На другой день мы отправились смотреть свекловичные плантации, где уже прошел трактор. По нетронутой плугом меже далеко бежала зеленая полоса только-что родившейся травы; она была хорошо видна на черном поле. В разных местах возились у грядок группы живописных женщин с лопатами в руках. Их было много; одетые по разному, но все босые, они ловко разгребали лопатами грядки, а другие шли следом и бросали в раскрытую землю семена. Кто-то худой в солдатском картузе и в низких сапогах ходил за ними и считал грядки. К полудню он уже знал, кого привлечь за невыполненную норму. Он лениво ходил между бабами, подгоняя каждую бранным словом.
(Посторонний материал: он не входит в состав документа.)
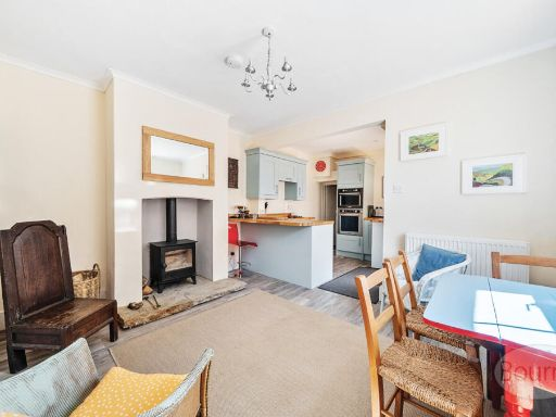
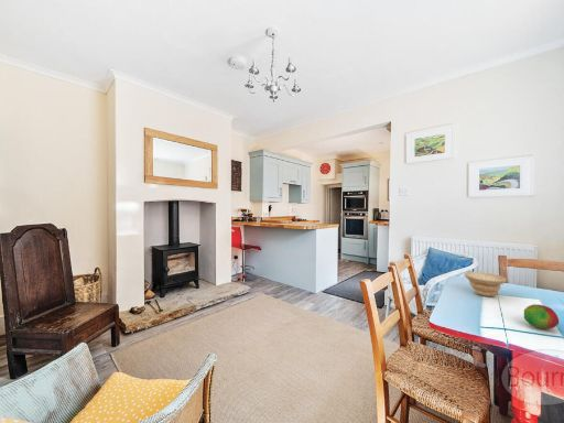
+ fruit [523,303,560,329]
+ bowl [464,271,507,297]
Увидев нас, человек в картузе заволновался и стал показывать усердие: он перегонял задние колонны наперед, производя беспорядок, и за это ругал женщин.
— Дружнее!.. — кричал он во все горло, чтобы мы его слышали, и принуждал их петь песни. Женщины уныло затянули знакомый мотив с новыми словами, но все по разному.
— Дружнее! — кричал человек в картузе, и сам хрипло запел для примера, выставляя на вид свой подвижной кадык. Девки засмеялись, но скоро вошли в строй и голоса всех разом слились в одну тонкую и быструю струю, которая исчезала и опять возникала, и падала где то близко, разбиваясь брызгами о землю. И тогда слышнее становились отдельные слова, чужие всем и неправдоподобные. Но они пели не слушая эти выдуманные слова, увлекаясь музыкой своих голосов, прозрачных и чистых, как вода в колодце.
— Хорошо поют! — сказал подоспевший к нам помощник директора.
— В городе таких концертов не услышите… — и хотел рассказать больше, но в это время что то случилось: женщины бросали лопаты и спешили к кому то на помощь.
— Чего они? — спросил я с недоумением.
— Не донесла, несчастная… — произнес с огорчением помощник директора. — Это часто у нас с бабами в рабочее время. Как только сев или уборка, все они с брюхом ходят.
Между тем, собравшиеся возле роженицы женщины волновались и упрашивали бригадира свести больную в больницу на тракторе. Другие советовали привезти доктора в поле, и просили бригадира выписать из колхозного амбара солому, чтобы не рожать ей на голой земле.
— Что вы мелете, дуры! — закричал на женщин человек в картузе, и обозлился. — Трактор ведь не колхозный, а МТС, и он за свою выработку тоже отвечает. А солома теперь не наша, и она есть фуражный корм, — без ордера не отпустят.
Пока здесь спорили и ругались, роженица валялась на земле раскрытая. Какая то старуха на кривых ногах и с вывернутыми руками подкладывала под больную свою споднюю юбку и велела ей кричать сильней, чтобы выгнать плод, а сама села ждать.
— Так нельзя, — сказал помощник директора, отзывая в сторону бригадира. — Это просто срам смотреть, как женщина рожает на виду у всех. Человек не скотина, надо ее свезти в помещение.
— Вы не беспокойтесь, бабы у нас крепкие, они все стерпят… возражал бригадир, и стал жаловаться на плохую работу и частые простои, и что нельзя в рабочее время позволять бабам рожать детей.
— Всему свое время, — рассуждал он спокойно, не притворяясь. — Я не против того, чтобы бабы рожали — пускай рожают, только не в рабочее время. А то ведь они этим посевной план срывают. Они бездельничать всегда рады. Смотрите, сколько теперь пропало времени даром. Одна рожает, а вся работа стоит, — и вспохватившись, он бросил нас, и быстро шагая через грядки, пошел разгонять женщин по местам.
— Становитесь в колонну! — командовал он на другом конце поля. — Я вас, сукины дети, быстро!..
Толпа поредела, и теперь роженица была отовсюду видна. Она не кричала. Прикрытая тряпками со следами свежей крови, женщина все так же неподвижно лежала на голой земле и из глаз ее, как из раны, сочились слезы; она плакала тихо, совсем беззвучно, мелкими выстраданными слезами, прижимая к груди мертвого ребенка.